"Well," she said, "Henrietta Parkman was in this mornin', and she told me you'd bought the medder; but I didn't hardly believe it."
"Yes," said Myron. He spoke in rather a consequential voice, and cleared his throat frequently in the course of talking, as if to accord his organs a good working chance. "The deeds were passed last week, and it's bein' recorded."
"What you goin' to do with it?"
"I bought it because it lays next to the Turnbull place, and when that come into my hands last fall, I knew 'twas only a matter o' time till I got the medder, too."

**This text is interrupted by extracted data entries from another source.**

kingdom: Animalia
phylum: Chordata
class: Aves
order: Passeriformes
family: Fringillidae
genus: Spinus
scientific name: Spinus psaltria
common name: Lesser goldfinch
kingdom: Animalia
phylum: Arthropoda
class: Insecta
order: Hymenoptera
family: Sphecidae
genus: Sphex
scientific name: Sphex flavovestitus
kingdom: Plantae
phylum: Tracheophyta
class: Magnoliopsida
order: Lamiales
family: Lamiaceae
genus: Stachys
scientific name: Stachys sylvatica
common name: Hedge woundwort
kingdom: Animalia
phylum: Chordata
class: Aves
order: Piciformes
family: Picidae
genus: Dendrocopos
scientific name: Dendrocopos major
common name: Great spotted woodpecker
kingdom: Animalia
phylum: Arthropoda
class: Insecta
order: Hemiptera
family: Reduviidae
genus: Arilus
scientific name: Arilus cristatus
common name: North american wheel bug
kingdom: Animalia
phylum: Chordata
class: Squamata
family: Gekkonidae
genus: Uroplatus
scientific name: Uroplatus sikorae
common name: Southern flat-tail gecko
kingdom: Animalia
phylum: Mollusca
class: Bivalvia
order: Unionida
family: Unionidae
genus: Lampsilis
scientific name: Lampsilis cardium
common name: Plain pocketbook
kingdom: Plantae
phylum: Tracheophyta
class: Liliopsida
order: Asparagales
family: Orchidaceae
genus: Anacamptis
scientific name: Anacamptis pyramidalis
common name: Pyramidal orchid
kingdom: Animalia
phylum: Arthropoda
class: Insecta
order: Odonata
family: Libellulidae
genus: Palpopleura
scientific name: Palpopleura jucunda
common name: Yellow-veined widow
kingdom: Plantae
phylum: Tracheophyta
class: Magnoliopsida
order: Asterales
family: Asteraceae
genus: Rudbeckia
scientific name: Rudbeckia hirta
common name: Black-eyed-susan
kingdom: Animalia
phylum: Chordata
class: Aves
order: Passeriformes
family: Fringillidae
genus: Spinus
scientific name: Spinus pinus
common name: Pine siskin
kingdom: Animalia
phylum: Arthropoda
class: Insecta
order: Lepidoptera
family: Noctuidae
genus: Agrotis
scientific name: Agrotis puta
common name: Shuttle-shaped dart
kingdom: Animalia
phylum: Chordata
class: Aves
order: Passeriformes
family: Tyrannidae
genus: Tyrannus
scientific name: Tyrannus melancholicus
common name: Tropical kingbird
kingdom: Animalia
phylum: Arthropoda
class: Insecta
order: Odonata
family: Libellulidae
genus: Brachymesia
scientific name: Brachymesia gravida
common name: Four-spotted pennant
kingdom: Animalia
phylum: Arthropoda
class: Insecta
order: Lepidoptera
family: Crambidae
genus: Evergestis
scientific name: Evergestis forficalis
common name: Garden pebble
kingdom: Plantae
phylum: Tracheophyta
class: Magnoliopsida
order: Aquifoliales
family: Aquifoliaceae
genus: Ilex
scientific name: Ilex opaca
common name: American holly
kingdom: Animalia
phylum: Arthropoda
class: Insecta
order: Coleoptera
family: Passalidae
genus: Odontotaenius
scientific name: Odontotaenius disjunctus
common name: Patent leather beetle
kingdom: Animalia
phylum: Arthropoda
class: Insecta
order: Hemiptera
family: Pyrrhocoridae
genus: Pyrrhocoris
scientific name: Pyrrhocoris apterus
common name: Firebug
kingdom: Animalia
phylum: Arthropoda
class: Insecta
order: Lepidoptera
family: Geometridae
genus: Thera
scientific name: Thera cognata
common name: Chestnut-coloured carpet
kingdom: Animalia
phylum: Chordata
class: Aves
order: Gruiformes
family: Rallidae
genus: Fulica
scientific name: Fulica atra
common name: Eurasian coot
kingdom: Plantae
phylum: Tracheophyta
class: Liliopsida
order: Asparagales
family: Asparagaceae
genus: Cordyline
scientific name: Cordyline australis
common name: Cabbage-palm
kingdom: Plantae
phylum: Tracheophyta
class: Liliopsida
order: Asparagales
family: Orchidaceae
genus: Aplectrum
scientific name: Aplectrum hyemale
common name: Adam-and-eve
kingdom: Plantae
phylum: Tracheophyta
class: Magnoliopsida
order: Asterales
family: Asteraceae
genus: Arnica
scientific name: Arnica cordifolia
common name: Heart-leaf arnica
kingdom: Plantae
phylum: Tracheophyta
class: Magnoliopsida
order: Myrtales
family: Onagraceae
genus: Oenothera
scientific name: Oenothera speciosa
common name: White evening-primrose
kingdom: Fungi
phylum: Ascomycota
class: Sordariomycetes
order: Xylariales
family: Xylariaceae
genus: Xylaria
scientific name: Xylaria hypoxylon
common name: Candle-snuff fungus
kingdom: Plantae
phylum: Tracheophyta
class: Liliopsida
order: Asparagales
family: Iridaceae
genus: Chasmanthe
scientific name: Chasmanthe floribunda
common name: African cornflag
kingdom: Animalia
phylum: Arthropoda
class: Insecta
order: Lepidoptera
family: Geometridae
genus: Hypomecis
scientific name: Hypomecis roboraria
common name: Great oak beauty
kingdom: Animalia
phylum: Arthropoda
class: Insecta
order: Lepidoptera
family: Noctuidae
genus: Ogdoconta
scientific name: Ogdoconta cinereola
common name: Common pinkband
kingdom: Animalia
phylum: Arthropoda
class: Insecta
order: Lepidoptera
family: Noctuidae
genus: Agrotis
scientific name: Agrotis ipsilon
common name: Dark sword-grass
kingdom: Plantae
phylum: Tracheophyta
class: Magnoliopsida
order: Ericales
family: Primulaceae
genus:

"Well, what you goin' to do with it?"
A tinge of anxiety was apparent in her voice, a wistful suggestiveness, as if she could conceive of uses that would be almost too fortunate to be hoped for. Myron hesitated. It often looked as if he judged it unwise to answer in any haste questions concerning the domestic polity, and Mrs. Dill was used to these periods of incubation. She had even thought once, in a moment of illuminative comparison, that her husband seemed to submit a bill before one branch of his mental legislature before carrying it on to the next.
"I'm goin' to pasture my cows in it," he responded. "I shall buy in some more stock this spring, and I expect to set up a milk-route."
"How under the sun you goin' to manage that?" She seldom questioned her lawful head, but the surprise of the moment spurred her into a query more expressive of her own mood than a probing of his. "You can't keep any more cows'n you've got now. The barn ain't big enough."
"The Turnbull barn is. I've seen the day when there was forty head o' cattle tied up there from fall to spring."
"The Turnbull barn's twenty minutes' walk from here. You can't go over there mornin' and evenin', milkin' and feedin' the critters. You'd be all the time on the road."